▶ **Quoted passage**:
┄┄┄┄┄┄
1. What is Streaming Data
1.1 Batch Processing vs Stream Processing
Traditional data processing relied on batch methods -- collecting data over a period and processing it all at once.
But modern applications demand real-time responsiveness.
Batch Processing
============================
[Data Collection] --> [Storage] --> [Periodic Processing] --> [Result]
| |
+---- Minutes to Hours --------------+
Stream Processing
==================================
[Data Generation] --> [Stream] --> [Immediate Processing] --> [Result]
| |
+---- Milliseconds to Seconds ------+
1.2 Streaming Data Use Cases
- **Real-time log analysis**: Collect server logs instantly for anomaly detection
- **IoT sensor data**: Telemetry data from millions of devices
- **Clickstream analysis**: Track user behavior in real-time for personalization
- **Financial transaction monitoring**: Real-time transaction analysis for fraud detection
- **Social media feeds**: Real-time trend and sentiment analysis
2. AWS Kinesis Family Overview
AWS Kinesis is a collection of fully managed services for collecting, processing, and analyzing real-time streaming data.
+------------------------------------------------------------------+
| AWS Kinesis Family |
+------------------------------------------------------------------+
| |
| +------------------+ +------------------+ +------------------+ |
| | Kinesis Data | | Amazon Data | | Managed Service | |
| | Streams | | Firehose | | for Apache Flink | |
| | | | | | | |
| | Real-time data | | Delivery | | Stream analytics | |
| | streaming | | pipeline | | (SQL, Java, | |
| | | | (S3, Redshift, | | Python, Scala) | |
| | | | OpenSearch etc.) | | | |
| +------------------+ +------------------+ +------------------+ |
| |
| +------------------+ |
| | Kinesis Video | |
| | Streams | |
| | | |
| | Video streaming | |
| | ingestion & | |
| | analysis | |
| +------------------+ |
+------------------------------------------------------------------+
| Service | Primary Use | Data Type | Latency |
| ------------- | ------------------------------------ | --------------- | --------------------- |
| Data Streams | Real-time data collection/processing | Records (bytes) | Real-time (ms) |
| Data Firehose | Data delivery pipeline | Records (bytes) | Near real-time (60s+) |
| Managed Flink | Stream analytics/transformation | Stream data | Real-time (ms) |
| Video Streams | Video ingestion/playback | Media frames | Real-time (1-10s) |
3. Kinesis Data Streams Deep Dive
3.1 Core Architecture
Kinesis Data Streams is the backbone of large-scale real-time data streaming services.
┄┄┄┄┄┄
▶ **Stated goal A**:
Copy from the entries, word for word, the lines running from the line with "This is a 0.25" up to and including the line with "road 2 (unclassified): [(350,511),(56,166)]".
The entries that follow are separate material, unrelated to the page on streaming data above.
┄┄┄┄┄┄
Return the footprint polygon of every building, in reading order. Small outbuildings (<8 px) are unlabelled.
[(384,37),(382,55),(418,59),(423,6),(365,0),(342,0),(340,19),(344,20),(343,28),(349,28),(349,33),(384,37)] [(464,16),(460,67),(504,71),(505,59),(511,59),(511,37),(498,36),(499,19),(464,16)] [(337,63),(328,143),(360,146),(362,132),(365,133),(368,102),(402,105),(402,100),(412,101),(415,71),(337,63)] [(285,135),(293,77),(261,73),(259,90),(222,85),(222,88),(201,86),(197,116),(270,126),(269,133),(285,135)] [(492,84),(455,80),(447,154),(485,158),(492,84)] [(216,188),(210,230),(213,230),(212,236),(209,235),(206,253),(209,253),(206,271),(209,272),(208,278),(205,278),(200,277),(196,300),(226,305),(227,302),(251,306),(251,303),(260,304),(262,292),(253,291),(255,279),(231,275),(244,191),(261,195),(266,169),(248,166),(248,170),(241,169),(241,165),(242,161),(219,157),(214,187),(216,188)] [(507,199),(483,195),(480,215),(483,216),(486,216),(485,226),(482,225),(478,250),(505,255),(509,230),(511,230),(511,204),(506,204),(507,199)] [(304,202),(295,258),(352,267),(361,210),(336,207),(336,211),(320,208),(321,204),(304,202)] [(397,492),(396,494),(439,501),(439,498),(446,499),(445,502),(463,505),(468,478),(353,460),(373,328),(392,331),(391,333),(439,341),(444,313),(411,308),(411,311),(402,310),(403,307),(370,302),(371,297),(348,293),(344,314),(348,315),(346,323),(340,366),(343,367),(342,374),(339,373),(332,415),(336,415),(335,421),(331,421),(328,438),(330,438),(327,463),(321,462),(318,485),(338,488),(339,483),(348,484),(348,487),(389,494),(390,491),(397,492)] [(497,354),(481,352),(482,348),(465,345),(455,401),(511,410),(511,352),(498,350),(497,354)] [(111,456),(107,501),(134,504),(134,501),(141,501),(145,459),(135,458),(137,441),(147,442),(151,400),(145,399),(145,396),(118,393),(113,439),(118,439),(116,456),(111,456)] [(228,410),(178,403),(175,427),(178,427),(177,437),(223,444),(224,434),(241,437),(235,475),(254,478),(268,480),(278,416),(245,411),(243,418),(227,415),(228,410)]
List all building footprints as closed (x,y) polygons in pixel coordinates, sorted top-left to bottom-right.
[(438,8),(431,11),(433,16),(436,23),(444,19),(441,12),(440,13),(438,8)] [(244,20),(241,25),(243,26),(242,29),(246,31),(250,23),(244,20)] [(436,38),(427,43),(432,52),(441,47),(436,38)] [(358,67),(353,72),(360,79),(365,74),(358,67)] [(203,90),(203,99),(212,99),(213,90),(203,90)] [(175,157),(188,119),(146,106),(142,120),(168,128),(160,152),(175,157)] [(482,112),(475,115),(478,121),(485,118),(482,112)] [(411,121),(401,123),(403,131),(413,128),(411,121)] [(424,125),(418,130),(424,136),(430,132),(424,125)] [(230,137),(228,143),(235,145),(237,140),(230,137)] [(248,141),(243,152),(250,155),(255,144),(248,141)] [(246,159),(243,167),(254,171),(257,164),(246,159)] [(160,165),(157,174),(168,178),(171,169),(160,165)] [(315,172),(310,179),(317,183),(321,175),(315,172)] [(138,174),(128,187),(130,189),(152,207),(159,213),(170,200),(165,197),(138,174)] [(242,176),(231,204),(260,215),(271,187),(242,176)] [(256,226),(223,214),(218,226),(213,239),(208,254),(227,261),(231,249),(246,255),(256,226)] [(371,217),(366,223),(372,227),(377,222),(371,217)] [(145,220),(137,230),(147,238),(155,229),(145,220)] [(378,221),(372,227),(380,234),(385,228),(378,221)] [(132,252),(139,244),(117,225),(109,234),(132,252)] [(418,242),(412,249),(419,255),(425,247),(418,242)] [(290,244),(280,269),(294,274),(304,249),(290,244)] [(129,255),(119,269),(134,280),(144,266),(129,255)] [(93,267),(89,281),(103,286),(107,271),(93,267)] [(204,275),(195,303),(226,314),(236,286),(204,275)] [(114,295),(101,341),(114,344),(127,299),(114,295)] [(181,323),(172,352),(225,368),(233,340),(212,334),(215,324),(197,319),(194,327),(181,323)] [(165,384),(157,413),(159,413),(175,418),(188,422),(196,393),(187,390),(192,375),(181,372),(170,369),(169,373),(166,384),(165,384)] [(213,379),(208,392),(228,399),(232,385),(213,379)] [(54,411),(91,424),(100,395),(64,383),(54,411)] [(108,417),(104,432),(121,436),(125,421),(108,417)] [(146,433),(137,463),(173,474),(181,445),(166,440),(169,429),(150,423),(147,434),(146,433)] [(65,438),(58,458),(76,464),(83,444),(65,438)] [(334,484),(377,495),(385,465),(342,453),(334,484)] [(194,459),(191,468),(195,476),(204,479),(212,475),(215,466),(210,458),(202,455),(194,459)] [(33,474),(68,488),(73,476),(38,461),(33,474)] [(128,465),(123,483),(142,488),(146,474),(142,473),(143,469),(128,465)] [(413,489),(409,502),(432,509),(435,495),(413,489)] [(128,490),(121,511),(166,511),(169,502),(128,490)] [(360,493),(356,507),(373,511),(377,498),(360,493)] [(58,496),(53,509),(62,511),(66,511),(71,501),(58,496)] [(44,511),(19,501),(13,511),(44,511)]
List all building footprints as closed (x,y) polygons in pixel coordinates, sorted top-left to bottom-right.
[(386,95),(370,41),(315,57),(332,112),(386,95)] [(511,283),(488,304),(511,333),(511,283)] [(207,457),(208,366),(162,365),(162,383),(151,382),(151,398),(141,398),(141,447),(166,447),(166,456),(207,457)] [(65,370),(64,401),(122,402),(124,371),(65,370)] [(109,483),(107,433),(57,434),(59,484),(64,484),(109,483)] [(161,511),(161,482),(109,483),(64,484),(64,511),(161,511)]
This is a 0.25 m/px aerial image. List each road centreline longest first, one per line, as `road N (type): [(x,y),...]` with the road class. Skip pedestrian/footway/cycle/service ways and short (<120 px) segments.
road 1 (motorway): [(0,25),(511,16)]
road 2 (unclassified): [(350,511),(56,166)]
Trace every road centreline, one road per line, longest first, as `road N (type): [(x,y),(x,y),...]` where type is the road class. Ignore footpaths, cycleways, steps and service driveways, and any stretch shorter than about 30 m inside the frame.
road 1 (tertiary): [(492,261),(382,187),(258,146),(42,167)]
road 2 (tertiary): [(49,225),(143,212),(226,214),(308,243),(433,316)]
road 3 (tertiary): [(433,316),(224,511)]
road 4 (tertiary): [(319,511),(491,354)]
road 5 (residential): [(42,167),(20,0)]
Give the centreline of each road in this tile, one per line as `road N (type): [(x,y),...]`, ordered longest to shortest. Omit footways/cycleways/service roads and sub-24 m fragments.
┄┄┄┄┄┄
▶ **Stated goal B**:
Carry on the page about streaming data and AWS Kinesis from the point where it stops.

▶ **Final answer A**:
This is a 0.25 m/px aerial image. List each road centreline longest first, one per line, as `road N (type): [(x,y),...]` with the road class. Skip pedestrian/footway/cycle/service ways and short (<120 px) segments.
road 1 (motorway): [(0,25),(511,16)]
road 2 (unclassified): [(350,511),(56,166)]

▶ **Final answer B**:
Kinesis Data Stream
+----------------------------------------------------------------------+
| |
| Producer Shard 1 Shard 2 Shard 3 |
| -------- +----------+ +----------+ +----------+ |
| |App A | --> |Record 1 | --> |Record 4 | --> |Record 7 | |
| |App B | --> |Record 2 | --> |Record 5 | --> |Record 8 | |
| |App C | --> |Record 3 | --> |Record 6 | --> |Record 9 | |
| -------- +----------+ +----------+ +----------+ |
| | | | |
| v v v |
| Consumer A Consumer A Consumer A |
| Consumer B Consumer B Consumer B |
+----------------------------------------------------------------------+
3.2 Core Components
**Stream**
- A logical group of shards
- The unit where data record ordering is guaranteed
**Shard**
- The base throughput unit of a stream
- Write: 1MB/s or 1,000 records per second
- Read: 2MB/s (shared fan-out), 2MB/s per consumer (enhanced fan-out)
**Record**
- The basic unit of data
- Composed of a partition key, sequence number, and data blob (up to 1MB)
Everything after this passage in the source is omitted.